Chamada pelos inimigos do governo Lula de “MP do fim do mundo”, a Medida Provisória 1.227/2024, ou simplesmente MP 1.227, vem levando a um novo impasse na política nacional. Anunciada pelo governo federal, a medida propõe limitar o uso de créditos tributários do PIS/Cofins para abatimento de outros tributos. Isto é, limita a isenção fiscal de empreendimentos capitalistas. Ela não aumenta propriamente os impostos, mas diminui a margem de manobra para que os capitalistas se eximam de pagar tributos.
O objetivo de tudo é aumentar a arrecadação. Essa tem sido, inclusive, uma questão central para o governo. Afinal, a forma que Lula encontrou para superar o teto de gastos implementado pelo governo de Michel Temer (MDB), logo após o golpe de Estado de 2016, foi a aprovação do engenhoso “arcabouço fiscal”. Um mecanismo que, embora mais flexível que o teto de gastos, obriga a União a aumentar a arrecadação nacional para que, com isso, possa aumentar os gastos sociais. Sem um aumento na arrecadação, o dinheiro disponível para gastos sociais pode, inclusive, acabar sendo reduzido em comparação ao ano anterior.
Devido ao “arcabouço fiscal”, portanto, o próprio sucesso econômico e mesmo social do governo dependem de uma maior arrecadação. O que torna tudo ainda mais complexo é que a carga tributária no País já é muito alta e que ela recai fundamentalmente sobre a população pobre. Para aumentar a arrecadação, portanto, o governo terá de expropriar ainda mais a população, o que poderá levar a uma grande crise com a sua base, que se encontra economicamente devastada pelos governos golpistas, ou entrar em choque com os capitalistas, o que ele tem evitado, pois trará mais instabilidade.
Em meio a esse conflito de interesses, o governo chegou a um acordo com o Congresso Nacional para, em fevereiro, conceder isenções fiscais a 17 setores da economia. A política de desoneração fiscal, ainda que seja apresentada pela burguesia como uma política de caráter “desenvolvimentista”, é uma farsa. Ela consiste em dar ainda mais dinheiro do Estado na mão dos capitalistas para que esses, em vez de investir na produção, apliquem no mercado financeiro. Nesse sentido, a política que o governo deveria levar adiante para desenvolver o País e aumentar a geração de empregos seria a de conceder benefícios aos pequenos empresários, e não aos grandes monopólios industriais.
A MP 1.227 é, portanto, uma forma que o governo encontrou de “recompensar” as perdas de arrecadação com a desoneração anterior. É uma política de remendar aquilo que já foi aprovado devido à pressão do Congresso Nacional. No entanto, como implica na redução dos lucros dos capitalistas, está causando um grande tumulto.
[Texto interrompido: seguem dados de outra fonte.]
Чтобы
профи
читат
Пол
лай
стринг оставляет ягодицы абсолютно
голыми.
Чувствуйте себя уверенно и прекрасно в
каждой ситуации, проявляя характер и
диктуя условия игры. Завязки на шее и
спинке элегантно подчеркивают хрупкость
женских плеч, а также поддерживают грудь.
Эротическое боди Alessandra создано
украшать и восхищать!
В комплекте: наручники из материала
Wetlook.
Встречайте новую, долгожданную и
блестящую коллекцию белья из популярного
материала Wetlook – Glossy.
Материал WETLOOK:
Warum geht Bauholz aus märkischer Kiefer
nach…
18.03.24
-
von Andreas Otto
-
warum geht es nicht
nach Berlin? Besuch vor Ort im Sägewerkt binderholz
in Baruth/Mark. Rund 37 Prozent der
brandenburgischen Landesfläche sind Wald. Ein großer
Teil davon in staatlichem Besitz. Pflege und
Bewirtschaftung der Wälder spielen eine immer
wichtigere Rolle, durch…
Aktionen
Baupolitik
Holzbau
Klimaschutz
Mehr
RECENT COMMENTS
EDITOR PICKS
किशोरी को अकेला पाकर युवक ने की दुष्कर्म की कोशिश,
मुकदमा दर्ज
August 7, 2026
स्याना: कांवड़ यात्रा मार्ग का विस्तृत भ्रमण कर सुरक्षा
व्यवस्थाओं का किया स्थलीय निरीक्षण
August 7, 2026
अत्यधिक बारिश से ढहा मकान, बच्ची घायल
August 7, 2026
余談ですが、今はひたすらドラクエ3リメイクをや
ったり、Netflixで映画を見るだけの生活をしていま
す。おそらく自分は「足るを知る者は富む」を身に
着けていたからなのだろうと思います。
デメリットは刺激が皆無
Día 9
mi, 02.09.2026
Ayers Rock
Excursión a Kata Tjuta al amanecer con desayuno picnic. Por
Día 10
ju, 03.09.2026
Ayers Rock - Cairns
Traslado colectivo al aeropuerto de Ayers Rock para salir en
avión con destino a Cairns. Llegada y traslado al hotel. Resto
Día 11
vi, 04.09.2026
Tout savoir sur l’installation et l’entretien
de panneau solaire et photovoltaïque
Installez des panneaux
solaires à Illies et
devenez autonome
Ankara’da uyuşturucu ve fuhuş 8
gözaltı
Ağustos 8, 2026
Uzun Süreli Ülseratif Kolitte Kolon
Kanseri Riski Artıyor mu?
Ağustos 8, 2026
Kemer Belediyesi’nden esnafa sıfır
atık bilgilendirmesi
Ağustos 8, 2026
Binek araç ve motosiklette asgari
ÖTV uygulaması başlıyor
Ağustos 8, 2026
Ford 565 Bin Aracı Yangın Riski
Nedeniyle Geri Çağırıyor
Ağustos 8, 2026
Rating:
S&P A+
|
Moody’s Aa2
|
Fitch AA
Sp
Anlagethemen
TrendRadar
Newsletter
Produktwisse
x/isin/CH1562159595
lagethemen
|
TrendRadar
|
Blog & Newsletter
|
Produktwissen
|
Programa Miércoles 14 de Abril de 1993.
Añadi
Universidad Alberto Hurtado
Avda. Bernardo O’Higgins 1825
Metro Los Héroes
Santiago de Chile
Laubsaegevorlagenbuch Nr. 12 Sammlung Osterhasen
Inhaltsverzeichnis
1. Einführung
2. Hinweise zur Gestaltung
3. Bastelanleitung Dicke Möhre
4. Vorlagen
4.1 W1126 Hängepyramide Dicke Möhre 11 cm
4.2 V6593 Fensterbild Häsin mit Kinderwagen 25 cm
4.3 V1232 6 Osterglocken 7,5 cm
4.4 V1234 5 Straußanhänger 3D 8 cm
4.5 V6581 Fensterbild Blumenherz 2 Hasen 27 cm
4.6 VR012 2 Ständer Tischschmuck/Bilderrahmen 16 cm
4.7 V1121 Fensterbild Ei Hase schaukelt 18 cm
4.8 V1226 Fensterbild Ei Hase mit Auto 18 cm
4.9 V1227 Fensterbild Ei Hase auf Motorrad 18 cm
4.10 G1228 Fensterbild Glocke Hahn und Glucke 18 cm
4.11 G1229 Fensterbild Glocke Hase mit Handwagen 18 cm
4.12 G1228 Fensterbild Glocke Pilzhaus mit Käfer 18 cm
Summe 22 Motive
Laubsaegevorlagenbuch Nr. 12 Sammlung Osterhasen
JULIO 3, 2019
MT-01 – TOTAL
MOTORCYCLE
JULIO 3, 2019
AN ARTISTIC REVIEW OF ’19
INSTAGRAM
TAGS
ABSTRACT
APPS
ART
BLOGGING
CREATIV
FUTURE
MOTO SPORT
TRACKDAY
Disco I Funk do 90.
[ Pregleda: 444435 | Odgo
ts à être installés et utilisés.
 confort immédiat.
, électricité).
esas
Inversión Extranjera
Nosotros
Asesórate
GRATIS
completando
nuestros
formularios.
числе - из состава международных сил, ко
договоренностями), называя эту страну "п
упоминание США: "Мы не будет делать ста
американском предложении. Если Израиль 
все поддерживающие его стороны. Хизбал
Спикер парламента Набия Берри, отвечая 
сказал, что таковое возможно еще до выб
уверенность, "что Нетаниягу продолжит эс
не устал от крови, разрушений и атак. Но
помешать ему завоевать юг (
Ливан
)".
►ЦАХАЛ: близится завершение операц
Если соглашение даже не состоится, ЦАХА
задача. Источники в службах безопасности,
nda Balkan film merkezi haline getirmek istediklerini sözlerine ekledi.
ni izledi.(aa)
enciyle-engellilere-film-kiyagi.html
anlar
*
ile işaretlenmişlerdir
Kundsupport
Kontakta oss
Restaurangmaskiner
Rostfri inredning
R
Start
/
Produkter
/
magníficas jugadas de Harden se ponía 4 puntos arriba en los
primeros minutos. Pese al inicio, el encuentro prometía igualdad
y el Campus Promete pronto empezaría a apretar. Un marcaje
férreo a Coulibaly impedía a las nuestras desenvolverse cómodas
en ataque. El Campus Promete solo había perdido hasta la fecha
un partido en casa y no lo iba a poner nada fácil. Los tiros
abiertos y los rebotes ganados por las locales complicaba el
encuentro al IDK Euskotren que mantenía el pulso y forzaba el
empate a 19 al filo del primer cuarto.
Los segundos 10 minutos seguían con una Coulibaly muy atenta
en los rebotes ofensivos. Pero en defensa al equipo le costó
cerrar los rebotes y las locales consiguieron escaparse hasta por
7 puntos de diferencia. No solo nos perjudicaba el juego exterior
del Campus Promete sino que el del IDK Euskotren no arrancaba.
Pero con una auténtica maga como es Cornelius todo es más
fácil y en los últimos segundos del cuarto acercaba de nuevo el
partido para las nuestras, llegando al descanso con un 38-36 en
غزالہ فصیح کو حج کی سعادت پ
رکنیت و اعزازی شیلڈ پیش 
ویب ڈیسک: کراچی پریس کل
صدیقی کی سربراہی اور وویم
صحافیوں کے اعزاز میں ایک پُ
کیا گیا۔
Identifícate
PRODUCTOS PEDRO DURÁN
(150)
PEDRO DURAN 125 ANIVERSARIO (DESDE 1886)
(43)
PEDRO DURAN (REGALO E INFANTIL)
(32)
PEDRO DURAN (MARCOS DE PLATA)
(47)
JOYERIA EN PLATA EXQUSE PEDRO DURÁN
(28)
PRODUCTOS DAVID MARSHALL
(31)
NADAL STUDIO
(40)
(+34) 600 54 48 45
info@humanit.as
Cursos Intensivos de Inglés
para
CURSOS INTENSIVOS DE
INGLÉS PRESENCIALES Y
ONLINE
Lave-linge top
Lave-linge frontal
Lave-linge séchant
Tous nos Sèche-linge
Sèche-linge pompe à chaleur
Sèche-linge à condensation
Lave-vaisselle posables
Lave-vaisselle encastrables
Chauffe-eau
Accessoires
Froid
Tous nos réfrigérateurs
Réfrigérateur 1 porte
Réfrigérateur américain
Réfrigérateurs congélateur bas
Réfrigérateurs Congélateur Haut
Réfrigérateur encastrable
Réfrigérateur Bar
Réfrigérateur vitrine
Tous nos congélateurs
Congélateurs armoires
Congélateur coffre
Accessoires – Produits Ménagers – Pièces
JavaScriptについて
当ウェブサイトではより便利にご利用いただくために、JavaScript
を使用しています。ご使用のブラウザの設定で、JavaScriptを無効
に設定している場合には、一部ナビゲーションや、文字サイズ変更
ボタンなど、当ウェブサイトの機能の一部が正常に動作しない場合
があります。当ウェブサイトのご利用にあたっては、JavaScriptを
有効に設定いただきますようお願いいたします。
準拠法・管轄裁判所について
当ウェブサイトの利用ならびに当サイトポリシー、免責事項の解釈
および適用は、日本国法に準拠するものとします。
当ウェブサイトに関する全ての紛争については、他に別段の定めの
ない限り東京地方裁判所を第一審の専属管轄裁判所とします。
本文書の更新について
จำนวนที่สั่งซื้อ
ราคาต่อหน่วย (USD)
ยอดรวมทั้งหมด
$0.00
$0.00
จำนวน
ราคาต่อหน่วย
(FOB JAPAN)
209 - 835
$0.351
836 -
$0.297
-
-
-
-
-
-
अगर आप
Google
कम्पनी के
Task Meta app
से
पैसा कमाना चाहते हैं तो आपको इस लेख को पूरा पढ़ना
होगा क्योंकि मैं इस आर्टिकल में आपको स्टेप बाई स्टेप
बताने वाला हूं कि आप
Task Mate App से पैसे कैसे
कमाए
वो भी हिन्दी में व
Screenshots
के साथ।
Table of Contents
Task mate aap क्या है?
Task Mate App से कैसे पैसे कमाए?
O presidente da Confederação Nacional da Indústria (CNI) interrompeu uma viagem à China com o governo brasileiro para protestar contra a medida. Desde então, a confederação vem articulando outros setores em protesto. O chamado “agronegócio” – isto é, os representantes dos latifundiários – também abriram o berreiro contra a MP 1.227. Por fim, o próprio presidente da Câmara dos Deputados, Arthur Lira (PP-AL), entrou com uma ação de inconstitucionalidade. A medida, portanto, causou uma crise, que expressa bem a pressão dos capitalistas contra o governo para que esse ceda tão-somente aos seus interesses. Isto é, para que o governo não aumente o salário mínimo de maneira expressiva, não conceda as reivindicações dos professores e técnicos-administrativos, mas faça tudo aquilo que a burguesia pedir.
A crise em torno da MP 1.227 tem evoluído de tal forma que expressa mais que uma mera queda de braços. Diante de um cenário em que a direita já começou a sair às ruas pelo “fora Lula”, a tentativa de impor uma derrota ao governo já começa a ganhar contornos golpistas. Chama muito a atenção que, em programa recentemente veiculado na Rede Bandeirantes, o apresentador tenha criticado duramente não apenas a medida, mas o governo, que estaria “governando por medida provisória”, impondo sua política “goela abaixo” e “obrigando o Congresso a reagir”. Trata-se de uma campanha muito semelhante à que a grande imprensa realizou nos anos de preparação para o golpe de 2016, quando procurou disseminar uma onda de grande hostilidade ao governo de Dilma Rousseff.
O recente anúncio da desistência dos leilões de arroz, por parte do governo, também é um mau sinal. É um recuo diante da pressão da direita contra as políticas do governo que vão no sentido de promover algum interesse social real. A crise em torno da MP 1.227 mostra, portanto, que a margem do governo para chegar a um acordo com a direita está cada vez menor.